Provided records:
╔══

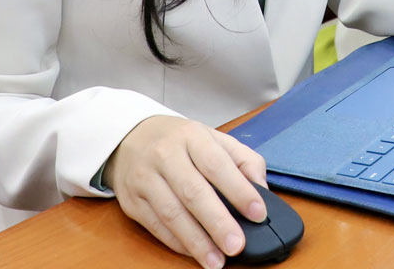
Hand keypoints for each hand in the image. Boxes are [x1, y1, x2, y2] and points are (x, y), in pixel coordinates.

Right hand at [104, 116, 268, 268]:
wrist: (132, 137)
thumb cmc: (182, 142)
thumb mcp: (215, 138)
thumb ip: (243, 160)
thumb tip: (262, 190)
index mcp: (192, 137)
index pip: (217, 165)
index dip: (239, 191)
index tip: (258, 214)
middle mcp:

╚══

The response must match the listing exactly, except that pictures are removed.

Written solution:
Hand keypoints for each hand in the image. Boxes are [x1, y1, x2, y2] and points are (x, y), in pixel coordinates.

Right hand at [104, 116, 268, 268]:
wrist: (132, 137)
thumb cmc: (182, 142)
thumb mcp: (215, 138)
thumb ip: (243, 160)
thumb tip: (262, 190)
index mcp: (192, 137)
index pip: (217, 165)
index dip: (239, 191)
index tip: (258, 214)
middle mcp:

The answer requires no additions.